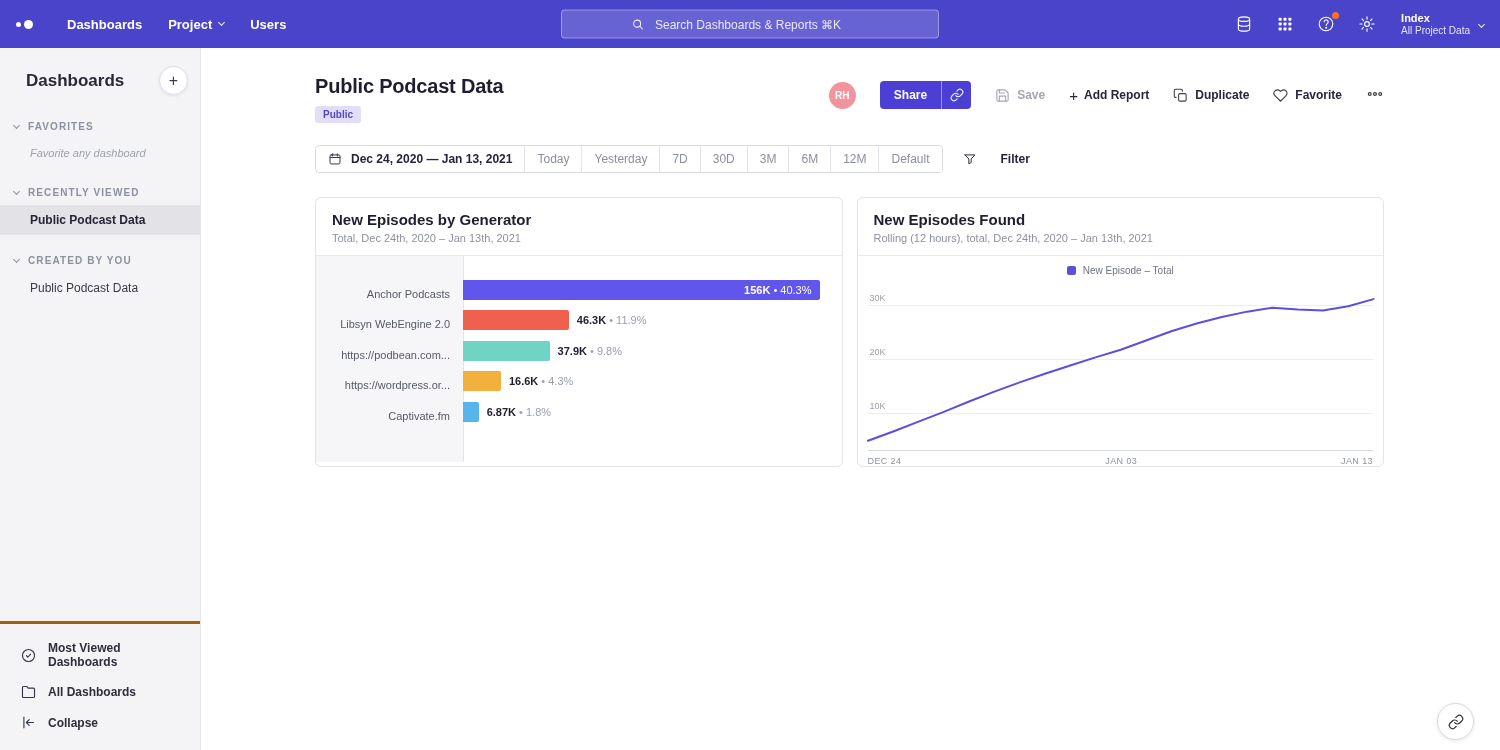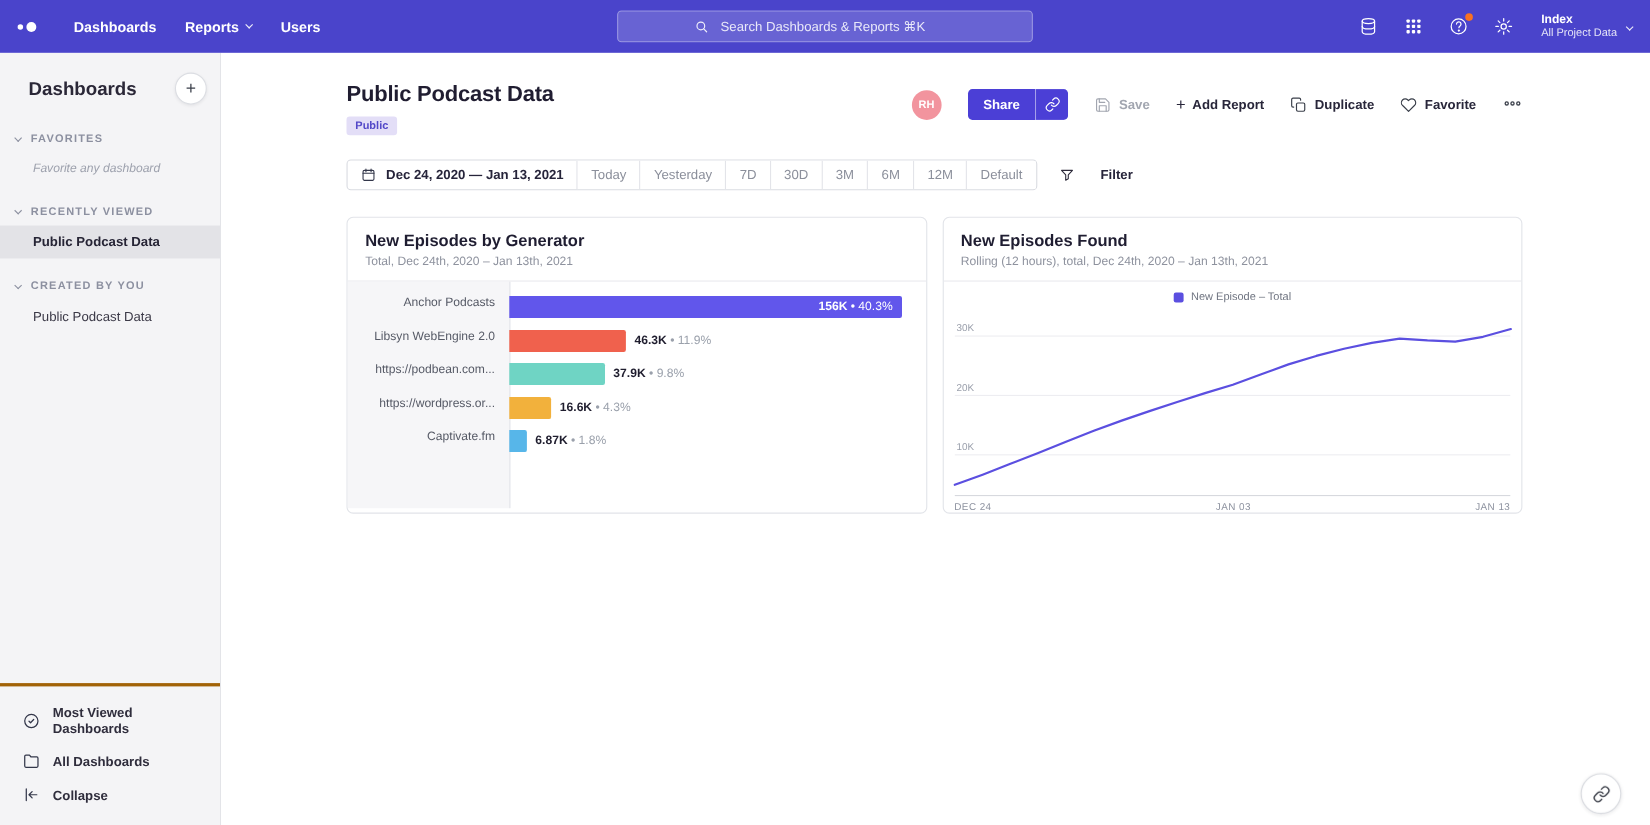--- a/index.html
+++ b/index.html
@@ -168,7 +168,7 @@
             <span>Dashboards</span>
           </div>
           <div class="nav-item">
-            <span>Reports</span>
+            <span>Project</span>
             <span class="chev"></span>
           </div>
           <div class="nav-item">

□ □ □ □ □

Every line above that contains the word "span" should be reported.

             <span>Dashboards</span>
-            <span>Reports</span>
+            <span>Project</span>
             <span class="chev"></span>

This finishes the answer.